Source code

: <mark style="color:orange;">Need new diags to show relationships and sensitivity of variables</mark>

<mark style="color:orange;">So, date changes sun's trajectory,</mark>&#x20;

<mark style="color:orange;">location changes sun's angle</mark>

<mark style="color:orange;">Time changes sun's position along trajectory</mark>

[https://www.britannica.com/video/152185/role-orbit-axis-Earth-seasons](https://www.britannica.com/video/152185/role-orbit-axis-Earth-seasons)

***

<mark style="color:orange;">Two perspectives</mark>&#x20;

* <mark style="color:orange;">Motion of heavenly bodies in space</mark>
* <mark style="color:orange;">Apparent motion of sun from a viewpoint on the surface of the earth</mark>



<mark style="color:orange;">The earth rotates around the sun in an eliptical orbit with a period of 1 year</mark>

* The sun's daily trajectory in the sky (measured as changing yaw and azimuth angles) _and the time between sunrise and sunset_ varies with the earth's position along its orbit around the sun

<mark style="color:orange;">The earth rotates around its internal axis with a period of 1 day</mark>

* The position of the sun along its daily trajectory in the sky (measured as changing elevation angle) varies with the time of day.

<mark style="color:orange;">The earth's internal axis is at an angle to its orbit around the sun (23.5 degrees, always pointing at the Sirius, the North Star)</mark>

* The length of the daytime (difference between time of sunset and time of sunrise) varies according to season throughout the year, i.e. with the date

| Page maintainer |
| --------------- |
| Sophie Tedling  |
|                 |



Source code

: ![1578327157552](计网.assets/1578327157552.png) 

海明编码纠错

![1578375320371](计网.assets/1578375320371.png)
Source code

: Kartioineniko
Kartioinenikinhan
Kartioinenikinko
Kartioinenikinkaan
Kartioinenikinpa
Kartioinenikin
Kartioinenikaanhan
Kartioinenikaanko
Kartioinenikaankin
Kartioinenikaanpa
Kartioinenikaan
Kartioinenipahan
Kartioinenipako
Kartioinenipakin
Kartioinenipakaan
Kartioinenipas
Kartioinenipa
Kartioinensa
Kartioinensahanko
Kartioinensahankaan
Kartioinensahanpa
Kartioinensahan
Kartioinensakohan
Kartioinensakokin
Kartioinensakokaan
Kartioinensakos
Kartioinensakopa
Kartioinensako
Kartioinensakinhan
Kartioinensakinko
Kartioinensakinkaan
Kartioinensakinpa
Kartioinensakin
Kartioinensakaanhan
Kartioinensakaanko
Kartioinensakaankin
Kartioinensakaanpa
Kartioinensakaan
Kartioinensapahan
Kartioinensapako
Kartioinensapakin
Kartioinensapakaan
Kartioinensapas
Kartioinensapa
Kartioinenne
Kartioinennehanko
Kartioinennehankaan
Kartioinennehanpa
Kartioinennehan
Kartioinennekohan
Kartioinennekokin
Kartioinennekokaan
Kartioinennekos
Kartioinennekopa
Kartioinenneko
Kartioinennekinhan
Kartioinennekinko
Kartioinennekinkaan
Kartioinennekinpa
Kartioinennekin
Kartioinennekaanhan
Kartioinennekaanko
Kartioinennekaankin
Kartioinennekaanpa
==*==
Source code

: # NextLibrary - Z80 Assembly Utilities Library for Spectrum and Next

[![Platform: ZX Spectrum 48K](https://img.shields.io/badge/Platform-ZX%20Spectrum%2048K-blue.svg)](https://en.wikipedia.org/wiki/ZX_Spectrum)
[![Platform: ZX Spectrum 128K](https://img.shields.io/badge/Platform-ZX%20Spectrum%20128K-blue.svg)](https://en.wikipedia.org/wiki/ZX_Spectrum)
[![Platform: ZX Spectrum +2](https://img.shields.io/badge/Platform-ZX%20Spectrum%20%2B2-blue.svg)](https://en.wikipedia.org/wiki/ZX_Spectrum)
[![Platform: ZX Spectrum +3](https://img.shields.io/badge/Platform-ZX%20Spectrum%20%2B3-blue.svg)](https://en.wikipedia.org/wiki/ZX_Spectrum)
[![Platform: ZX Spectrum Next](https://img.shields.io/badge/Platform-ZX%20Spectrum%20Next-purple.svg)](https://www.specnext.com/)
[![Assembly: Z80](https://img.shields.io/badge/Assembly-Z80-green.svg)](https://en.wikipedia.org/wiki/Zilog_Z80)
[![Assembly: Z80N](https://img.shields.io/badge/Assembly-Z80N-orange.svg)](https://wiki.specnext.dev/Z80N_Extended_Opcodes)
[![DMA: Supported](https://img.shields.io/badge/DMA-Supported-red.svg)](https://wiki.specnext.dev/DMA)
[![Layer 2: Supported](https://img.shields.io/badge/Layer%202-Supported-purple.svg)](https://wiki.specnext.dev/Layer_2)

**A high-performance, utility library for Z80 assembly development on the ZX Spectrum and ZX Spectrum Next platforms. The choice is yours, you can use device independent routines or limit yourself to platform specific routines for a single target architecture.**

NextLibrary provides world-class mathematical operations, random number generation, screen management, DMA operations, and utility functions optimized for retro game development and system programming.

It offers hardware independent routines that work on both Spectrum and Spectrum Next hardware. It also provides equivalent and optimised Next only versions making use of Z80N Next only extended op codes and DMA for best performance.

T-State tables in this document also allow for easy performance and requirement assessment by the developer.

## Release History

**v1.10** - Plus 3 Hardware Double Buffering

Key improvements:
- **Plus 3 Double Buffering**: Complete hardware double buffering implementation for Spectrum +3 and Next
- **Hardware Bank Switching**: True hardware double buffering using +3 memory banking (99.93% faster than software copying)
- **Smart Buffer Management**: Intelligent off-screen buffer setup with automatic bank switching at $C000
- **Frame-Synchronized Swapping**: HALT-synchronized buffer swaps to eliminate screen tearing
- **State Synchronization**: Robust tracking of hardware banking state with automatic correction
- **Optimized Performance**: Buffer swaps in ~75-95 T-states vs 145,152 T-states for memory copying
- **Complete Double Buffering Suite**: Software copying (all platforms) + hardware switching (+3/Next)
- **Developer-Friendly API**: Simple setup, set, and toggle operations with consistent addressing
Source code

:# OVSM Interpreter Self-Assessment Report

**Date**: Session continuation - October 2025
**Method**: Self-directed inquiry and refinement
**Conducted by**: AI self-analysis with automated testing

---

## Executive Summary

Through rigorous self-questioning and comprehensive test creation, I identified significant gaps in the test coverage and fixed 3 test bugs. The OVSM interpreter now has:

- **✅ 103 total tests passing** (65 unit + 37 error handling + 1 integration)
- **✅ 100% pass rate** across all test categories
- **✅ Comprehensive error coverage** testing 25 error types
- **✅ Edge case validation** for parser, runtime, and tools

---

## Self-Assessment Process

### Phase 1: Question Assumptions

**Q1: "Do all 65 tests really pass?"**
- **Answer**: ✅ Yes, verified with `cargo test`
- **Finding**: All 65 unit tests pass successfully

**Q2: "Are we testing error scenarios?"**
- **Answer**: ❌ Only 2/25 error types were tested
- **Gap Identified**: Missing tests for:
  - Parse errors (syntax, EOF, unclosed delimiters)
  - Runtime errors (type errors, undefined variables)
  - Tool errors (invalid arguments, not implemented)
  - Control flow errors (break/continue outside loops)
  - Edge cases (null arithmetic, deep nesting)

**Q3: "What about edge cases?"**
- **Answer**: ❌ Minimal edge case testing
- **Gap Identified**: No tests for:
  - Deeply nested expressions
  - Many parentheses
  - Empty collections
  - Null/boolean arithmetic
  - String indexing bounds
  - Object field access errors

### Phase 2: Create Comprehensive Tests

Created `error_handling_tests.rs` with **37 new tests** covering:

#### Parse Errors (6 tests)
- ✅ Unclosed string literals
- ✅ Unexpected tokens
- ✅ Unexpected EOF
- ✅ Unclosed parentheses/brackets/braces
==*==
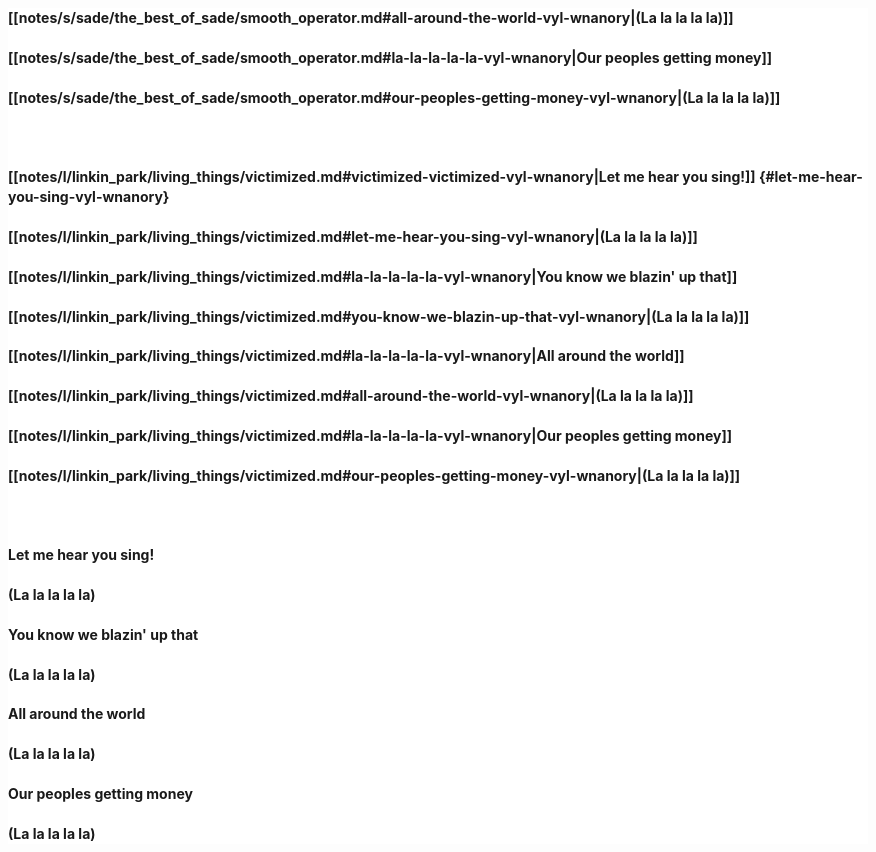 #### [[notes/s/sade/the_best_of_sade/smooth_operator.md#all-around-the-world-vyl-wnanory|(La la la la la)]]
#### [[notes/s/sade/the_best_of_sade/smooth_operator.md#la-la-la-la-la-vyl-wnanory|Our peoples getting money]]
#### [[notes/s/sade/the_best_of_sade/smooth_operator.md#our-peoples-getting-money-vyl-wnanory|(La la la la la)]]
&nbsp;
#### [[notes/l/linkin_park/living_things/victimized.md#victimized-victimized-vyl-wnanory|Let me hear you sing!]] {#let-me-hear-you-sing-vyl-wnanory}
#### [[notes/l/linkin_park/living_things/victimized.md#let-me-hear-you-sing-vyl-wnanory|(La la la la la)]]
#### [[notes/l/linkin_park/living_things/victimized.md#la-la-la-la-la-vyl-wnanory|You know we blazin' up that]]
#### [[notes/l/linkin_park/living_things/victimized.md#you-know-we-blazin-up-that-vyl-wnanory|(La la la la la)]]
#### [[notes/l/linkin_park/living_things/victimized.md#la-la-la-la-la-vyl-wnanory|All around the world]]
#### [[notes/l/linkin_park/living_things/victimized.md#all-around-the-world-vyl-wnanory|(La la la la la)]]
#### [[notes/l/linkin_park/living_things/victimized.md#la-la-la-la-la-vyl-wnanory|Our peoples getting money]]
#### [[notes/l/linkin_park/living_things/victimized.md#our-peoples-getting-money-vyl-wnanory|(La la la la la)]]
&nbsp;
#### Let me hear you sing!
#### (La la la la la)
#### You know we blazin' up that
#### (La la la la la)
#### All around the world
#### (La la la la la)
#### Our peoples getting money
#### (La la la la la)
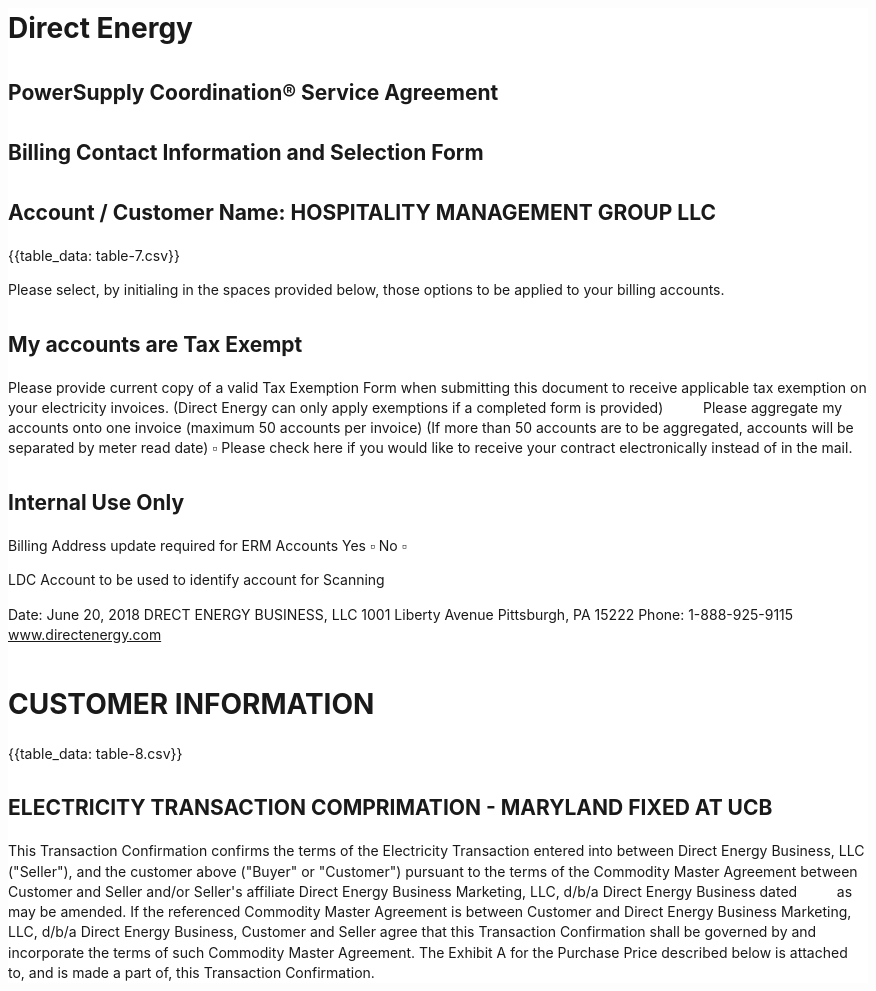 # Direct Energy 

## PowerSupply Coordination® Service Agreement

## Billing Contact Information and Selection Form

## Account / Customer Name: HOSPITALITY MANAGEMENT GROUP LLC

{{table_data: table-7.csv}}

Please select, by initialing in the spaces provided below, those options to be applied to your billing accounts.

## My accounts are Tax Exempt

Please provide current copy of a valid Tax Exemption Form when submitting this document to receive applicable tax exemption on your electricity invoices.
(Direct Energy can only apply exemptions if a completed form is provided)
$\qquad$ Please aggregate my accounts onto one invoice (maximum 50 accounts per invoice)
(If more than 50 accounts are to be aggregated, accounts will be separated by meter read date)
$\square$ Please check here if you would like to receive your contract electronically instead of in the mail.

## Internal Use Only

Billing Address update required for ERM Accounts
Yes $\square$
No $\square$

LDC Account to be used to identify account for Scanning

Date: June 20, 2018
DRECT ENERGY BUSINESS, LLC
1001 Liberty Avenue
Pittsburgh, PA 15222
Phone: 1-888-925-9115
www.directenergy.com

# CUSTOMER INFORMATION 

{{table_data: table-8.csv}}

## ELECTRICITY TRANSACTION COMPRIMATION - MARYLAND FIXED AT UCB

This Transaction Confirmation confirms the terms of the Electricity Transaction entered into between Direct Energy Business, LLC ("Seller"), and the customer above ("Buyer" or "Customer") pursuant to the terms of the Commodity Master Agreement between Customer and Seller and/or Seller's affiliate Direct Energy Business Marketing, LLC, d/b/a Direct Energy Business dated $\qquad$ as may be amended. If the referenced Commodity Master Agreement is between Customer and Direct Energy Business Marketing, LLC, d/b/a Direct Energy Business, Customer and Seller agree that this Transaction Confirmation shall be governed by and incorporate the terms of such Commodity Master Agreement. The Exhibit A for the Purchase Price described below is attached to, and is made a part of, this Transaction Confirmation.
==*==
__Exercise details__
Wherever the word "parentheses" occurs in the data, copy that whole line.

__Solution to this task__
  - Many parentheses
- ✅ Unclosed parentheses/brackets/braces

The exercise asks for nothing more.